Haemostatic disorders cause excessive bleeding and clotting and result in high morbidity and mortality worldwide, but especially in low-income areas which often lack suitable facilities and expertise for affordable diagnosis and treatment. Simple and low-cost haemostasis tests in such areas would permit diagnosis and effective treatment and thus reduce the associated morbidity and mortality. In a quest to provide simple, affordable, and yet effective haemostasis tests for low resource areas, this project utilised simple materials in the form of chromatography paper, coupled with inexpensive fabrication techniques such as wax printing and drop-casting to develop a number of low-cost and easy-to-use lateral flow devices for testing for haemostasis dysfunctions.

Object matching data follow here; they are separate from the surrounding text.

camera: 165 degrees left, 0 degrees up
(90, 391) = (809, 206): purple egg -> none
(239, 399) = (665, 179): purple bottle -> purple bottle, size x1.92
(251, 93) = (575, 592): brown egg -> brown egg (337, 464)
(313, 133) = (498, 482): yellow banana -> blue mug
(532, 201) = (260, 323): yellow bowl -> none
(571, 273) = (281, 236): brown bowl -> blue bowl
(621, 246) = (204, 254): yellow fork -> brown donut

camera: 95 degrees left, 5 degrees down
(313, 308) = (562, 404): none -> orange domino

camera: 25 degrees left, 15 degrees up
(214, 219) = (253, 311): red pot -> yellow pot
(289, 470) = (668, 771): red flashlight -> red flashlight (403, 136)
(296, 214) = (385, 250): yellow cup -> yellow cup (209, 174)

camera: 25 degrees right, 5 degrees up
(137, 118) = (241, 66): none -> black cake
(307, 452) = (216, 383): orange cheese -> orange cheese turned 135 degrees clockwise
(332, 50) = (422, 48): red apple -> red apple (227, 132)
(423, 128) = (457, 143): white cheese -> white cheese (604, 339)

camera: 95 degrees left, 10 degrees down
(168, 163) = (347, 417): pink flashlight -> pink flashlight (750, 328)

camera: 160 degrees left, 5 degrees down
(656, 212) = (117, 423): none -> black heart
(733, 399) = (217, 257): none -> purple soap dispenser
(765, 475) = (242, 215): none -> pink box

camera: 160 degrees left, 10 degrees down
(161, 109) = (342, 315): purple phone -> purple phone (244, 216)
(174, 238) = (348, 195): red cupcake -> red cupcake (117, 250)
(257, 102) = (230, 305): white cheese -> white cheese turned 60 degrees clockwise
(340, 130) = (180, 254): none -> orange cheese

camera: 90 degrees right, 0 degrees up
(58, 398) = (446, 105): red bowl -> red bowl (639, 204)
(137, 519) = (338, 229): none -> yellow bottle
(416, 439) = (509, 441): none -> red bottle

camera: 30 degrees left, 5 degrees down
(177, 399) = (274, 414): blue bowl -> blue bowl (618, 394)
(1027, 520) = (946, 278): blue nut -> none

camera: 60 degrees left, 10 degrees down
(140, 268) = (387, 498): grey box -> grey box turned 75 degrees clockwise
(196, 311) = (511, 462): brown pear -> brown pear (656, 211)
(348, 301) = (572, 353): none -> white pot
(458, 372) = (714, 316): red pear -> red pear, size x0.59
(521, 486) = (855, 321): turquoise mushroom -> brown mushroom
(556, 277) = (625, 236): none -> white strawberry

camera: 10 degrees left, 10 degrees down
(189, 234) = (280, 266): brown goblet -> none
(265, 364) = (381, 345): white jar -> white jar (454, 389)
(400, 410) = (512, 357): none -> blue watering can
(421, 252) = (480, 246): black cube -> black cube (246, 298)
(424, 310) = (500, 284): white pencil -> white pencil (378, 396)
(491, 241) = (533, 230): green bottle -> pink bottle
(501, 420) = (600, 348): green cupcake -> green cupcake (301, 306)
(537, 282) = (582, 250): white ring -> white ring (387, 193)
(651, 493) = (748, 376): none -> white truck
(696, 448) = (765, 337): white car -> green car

The devices developed in this project were all fabricated using the same basic techniques and procedures. Firstly, lateral flow test strip formats were designed using Microsoft PowerPoint and printed onto chromatography papers using wax printing. The printed papers were cured in an oven at 100oC for two minutes, allowing wax to sink to make a hydrophobic boundary. The strips were then modified with appropriate reagent(s) via drop-casting and allowed to air dry before being cut and inserted into test strip holders. The strip holders were fabricated using 3D printing and were equipped with elevated rails to ensure that samples only flowed through the paper, a millimetric graduation scale to measure the distances travelled by the samples, and an opening for sample deposition and the visual monitoring of sample flow.
In all, two paper-based lateral flow coagulation assay devices were developed, and the effect of platelet aggregation on sample flow was also investigated, and which were all based on the principle that coagulation or aggregation would alter the flow rate, or distance travelled by the sample. Assay development for each device began with isolating the effect of either coagulation or platelet adhesion/aggregation on sample flow rates from other contributions such as sample viscosity or reagent deposition. These coagulation or aggregation effects were then enhanced via optimising the relevant analytical parameters such as the type and amount of reagent immobilised on assay strips, sample volume, and strip geometry. Optimized formats of the devices were then calibrated and validated against routine reference methods using artificially constructed and clinical samples.
The first coagulation testing device was developed to measure fibrinogen concentration in blood plasma and provided results within five minutes. This device had good agreement with an established reference method for fibrinogen concentrations of 0.5 to 7.0 mg/mL. The second coagulation testing device was a prothrombin assay and measured the effect on clotting in distance rather than in time. The distance values form the device had a good correlation with prothrombin time (PT) values from a reference routine hospital method (r2=0.7209) for samples with PT values ≤40.0 s. The device for platelet aggregation on lateral flow strips could distinguish dysfunctional platelet samples from normal ones (p<0.05) based on the difference in their travel distances. In addition, it showed a strong correlation between platelet count and sample distance (r2=0.9928) and Aggregation Effect (r2=0.7846). This means it could also potentially test for quantitative platelet disorders.
In summary, two novel paper-based lateral flow coagulation testing devices have been developed. In addition, platelet aggregation and its effect on sample flow have been determined thus laying the foundation for development of a lateral flow platelet function analyser. These devices have the potential for deployment and incorporation into healthcare delivery systems in low-income areas to alleviate morbidity and mortality associated with bleeding and clotting disorders.